__EXERCISE REQUIREMENTS__: Transcribe the entries that follow, word for word.

[Stored dataset items]
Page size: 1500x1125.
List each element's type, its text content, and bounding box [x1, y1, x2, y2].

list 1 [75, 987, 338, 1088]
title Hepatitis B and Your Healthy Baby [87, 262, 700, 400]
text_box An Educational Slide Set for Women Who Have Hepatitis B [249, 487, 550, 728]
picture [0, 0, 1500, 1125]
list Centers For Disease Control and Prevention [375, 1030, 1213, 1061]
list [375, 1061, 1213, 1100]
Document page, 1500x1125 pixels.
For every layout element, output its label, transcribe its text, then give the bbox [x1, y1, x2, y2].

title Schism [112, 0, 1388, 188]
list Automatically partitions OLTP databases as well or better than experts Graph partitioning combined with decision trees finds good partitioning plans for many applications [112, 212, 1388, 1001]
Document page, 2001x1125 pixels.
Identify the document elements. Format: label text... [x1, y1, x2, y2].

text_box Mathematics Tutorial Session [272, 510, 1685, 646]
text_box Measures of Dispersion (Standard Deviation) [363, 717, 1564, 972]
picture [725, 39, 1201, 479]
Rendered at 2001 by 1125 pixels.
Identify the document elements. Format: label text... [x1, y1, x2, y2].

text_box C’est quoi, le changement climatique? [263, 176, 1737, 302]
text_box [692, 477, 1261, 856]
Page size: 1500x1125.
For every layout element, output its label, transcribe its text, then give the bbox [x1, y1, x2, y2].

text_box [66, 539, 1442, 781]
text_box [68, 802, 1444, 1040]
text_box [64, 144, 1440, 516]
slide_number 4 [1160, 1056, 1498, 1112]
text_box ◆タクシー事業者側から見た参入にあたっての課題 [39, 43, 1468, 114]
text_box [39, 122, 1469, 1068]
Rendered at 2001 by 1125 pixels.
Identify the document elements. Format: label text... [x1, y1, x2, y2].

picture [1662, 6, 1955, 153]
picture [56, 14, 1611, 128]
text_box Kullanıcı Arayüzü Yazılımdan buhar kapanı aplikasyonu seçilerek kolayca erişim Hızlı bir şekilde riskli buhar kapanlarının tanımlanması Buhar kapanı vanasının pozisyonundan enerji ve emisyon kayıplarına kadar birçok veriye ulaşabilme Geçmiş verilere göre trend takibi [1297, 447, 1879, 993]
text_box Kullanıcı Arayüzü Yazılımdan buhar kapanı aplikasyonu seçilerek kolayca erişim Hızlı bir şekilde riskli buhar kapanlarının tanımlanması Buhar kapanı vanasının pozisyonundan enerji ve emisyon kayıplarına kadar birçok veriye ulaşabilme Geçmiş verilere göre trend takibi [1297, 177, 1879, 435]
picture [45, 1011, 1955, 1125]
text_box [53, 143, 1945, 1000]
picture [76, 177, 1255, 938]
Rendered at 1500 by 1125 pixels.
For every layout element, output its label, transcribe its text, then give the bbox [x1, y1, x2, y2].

__TASK OUTPUT__:
Page size: 1500x1125.
List each element's type, its text content, and bounding box [x1, y1, x2, y2].

list 1 [75, 987, 338, 1088]
title Hepatitis B and Your Healthy Baby [87, 262, 700, 400]
text_box An Educational Slide Set for Women Who Have Hepatitis B [249, 487, 550, 728]
picture [0, 0, 1500, 1125]
list Centers For Disease Control and Prevention [375, 1030, 1213, 1061]
list [375, 1061, 1213, 1100]
Document page, 1500x1125 pixels.
For every layout element, output its label, transcribe its text, then give the bbox [x1, y1, x2, y2].

title Schism [112, 0, 1388, 188]
list Automatically partitions OLTP databases as well or better than experts Graph partitioning combined with decision trees finds good partitioning plans for many applications [112, 212, 1388, 1001]
Document page, 2001x1125 pixels.
Identify the document elements. Format: label text... [x1, y1, x2, y2].

text_box Mathematics Tutorial Session [272, 510, 1685, 646]
text_box Measures of Dispersion (Standard Deviation) [363, 717, 1564, 972]
picture [725, 39, 1201, 479]
Rendered at 2001 by 1125 pixels.
Identify the document elements. Format: label text... [x1, y1, x2, y2].

text_box C’est quoi, le changement climatique? [263, 176, 1737, 302]
text_box [692, 477, 1261, 856]
Page size: 1500x1125.
For every layout element, output its label, transcribe its text, then give the bbox [x1, y1, x2, y2].

text_box [66, 539, 1442, 781]
text_box [68, 802, 1444, 1040]
text_box [64, 144, 1440, 516]
slide_number 4 [1160, 1056, 1498, 1112]
text_box ◆タクシー事業者側から見た参入にあたっての課題 [39, 43, 1468, 114]
text_box [39, 122, 1469, 1068]
Rendered at 2001 by 1125 pixels.
Identify the document elements. Format: label text... [x1, y1, x2, y2].

picture [1662, 6, 1955, 153]
picture [56, 14, 1611, 128]
text_box Kullanıcı Arayüzü Yazılımdan buhar kapanı aplikasyonu seçilerek kolayca erişim Hızlı bir şekilde riskli buhar kapanlarının tanımlanması Buhar kapanı vanasının pozisyonundan enerji ve emisyon kayıplarına kadar birçok veriye ulaşabilme Geçmiş verilere göre trend takibi [1297, 447, 1879, 993]
text_box Kullanıcı Arayüzü Yazılımdan buhar kapanı aplikasyonu seçilerek kolayca erişim Hızlı bir şekilde riskli buhar kapanlarının tanımlanması Buhar kapanı vanasının pozisyonundan enerji ve emisyon kayıplarına kadar birçok veriye ulaşabilme Geçmiş verilere göre trend takibi [1297, 177, 1879, 435]
picture [45, 1011, 1955, 1125]
text_box [53, 143, 1945, 1000]
picture [76, 177, 1255, 938]
Rendered at 1500 by 1125 pixels.
For every layout element, output its label, transcribe its text, then give the bbox [x1, y1, x2, y2].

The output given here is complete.